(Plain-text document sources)
*** Begin section ***
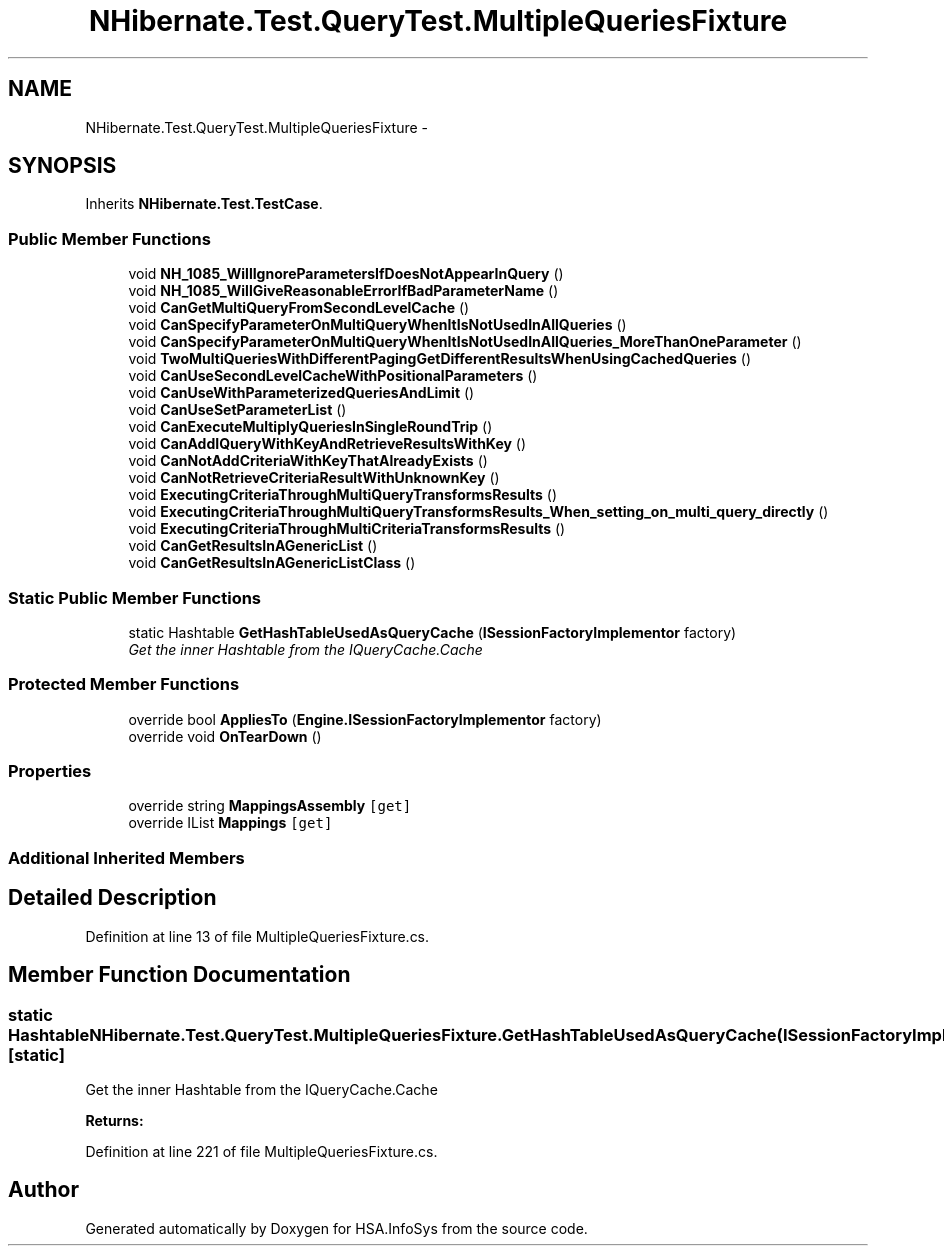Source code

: .TH "NHibernate.Test.QueryTest.MultipleQueriesFixture" 3 "Fri Jul 5 2013" "Version 1.0" "HSA.InfoSys" \" -*- nroff -*-
.ad l
.nh
.SH NAME
NHibernate.Test.QueryTest.MultipleQueriesFixture \- 
.SH SYNOPSIS
.br
.PP
.PP
Inherits \fBNHibernate\&.Test\&.TestCase\fP\&.
.SS "Public Member Functions"

.in +1c
.ti -1c
.RI "void \fBNH_1085_WillIgnoreParametersIfDoesNotAppearInQuery\fP ()"
.br
.ti -1c
.RI "void \fBNH_1085_WillGiveReasonableErrorIfBadParameterName\fP ()"
.br
.ti -1c
.RI "void \fBCanGetMultiQueryFromSecondLevelCache\fP ()"
.br
.ti -1c
.RI "void \fBCanSpecifyParameterOnMultiQueryWhenItIsNotUsedInAllQueries\fP ()"
.br
.ti -1c
.RI "void \fBCanSpecifyParameterOnMultiQueryWhenItIsNotUsedInAllQueries_MoreThanOneParameter\fP ()"
.br
.ti -1c
.RI "void \fBTwoMultiQueriesWithDifferentPagingGetDifferentResultsWhenUsingCachedQueries\fP ()"
.br
.ti -1c
.RI "void \fBCanUseSecondLevelCacheWithPositionalParameters\fP ()"
.br
.ti -1c
.RI "void \fBCanUseWithParameterizedQueriesAndLimit\fP ()"
.br
.ti -1c
.RI "void \fBCanUseSetParameterList\fP ()"
.br
.ti -1c
.RI "void \fBCanExecuteMultiplyQueriesInSingleRoundTrip\fP ()"
.br
.ti -1c
.RI "void \fBCanAddIQueryWithKeyAndRetrieveResultsWithKey\fP ()"
.br
.ti -1c
.RI "void \fBCanNotAddCriteriaWithKeyThatAlreadyExists\fP ()"
.br
.ti -1c
.RI "void \fBCanNotRetrieveCriteriaResultWithUnknownKey\fP ()"
.br
.ti -1c
.RI "void \fBExecutingCriteriaThroughMultiQueryTransformsResults\fP ()"
.br
.ti -1c
.RI "void \fBExecutingCriteriaThroughMultiQueryTransformsResults_When_setting_on_multi_query_directly\fP ()"
.br
.ti -1c
.RI "void \fBExecutingCriteriaThroughMultiCriteriaTransformsResults\fP ()"
.br
.ti -1c
.RI "void \fBCanGetResultsInAGenericList\fP ()"
.br
.ti -1c
.RI "void \fBCanGetResultsInAGenericListClass\fP ()"
.br
.in -1c
.SS "Static Public Member Functions"

.in +1c
.ti -1c
.RI "static Hashtable \fBGetHashTableUsedAsQueryCache\fP (\fBISessionFactoryImplementor\fP factory)"
.br
.RI "\fIGet the inner Hashtable from the IQueryCache\&.Cache \fP"
.in -1c
.SS "Protected Member Functions"

.in +1c
.ti -1c
.RI "override bool \fBAppliesTo\fP (\fBEngine\&.ISessionFactoryImplementor\fP factory)"
.br
.ti -1c
.RI "override void \fBOnTearDown\fP ()"
.br
.in -1c
.SS "Properties"

.in +1c
.ti -1c
.RI "override string \fBMappingsAssembly\fP\fC [get]\fP"
.br
.ti -1c
.RI "override IList \fBMappings\fP\fC [get]\fP"
.br
.in -1c
.SS "Additional Inherited Members"
.SH "Detailed Description"
.PP 
Definition at line 13 of file MultipleQueriesFixture\&.cs\&.
.SH "Member Function Documentation"
.PP 
.SS "static Hashtable NHibernate\&.Test\&.QueryTest\&.MultipleQueriesFixture\&.GetHashTableUsedAsQueryCache (\fBISessionFactoryImplementor\fPfactory)\fC [static]\fP"

.PP
Get the inner Hashtable from the IQueryCache\&.Cache 
.PP
\fBReturns:\fP
.RS 4

.RE
.PP

.PP
Definition at line 221 of file MultipleQueriesFixture\&.cs\&.

.SH "Author"
.PP 
Generated automatically by Doxygen for HSA\&.InfoSys from the source code\&.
*** End section ***
Looking at the records above, work out how many lines hold "file" and write only that number.

2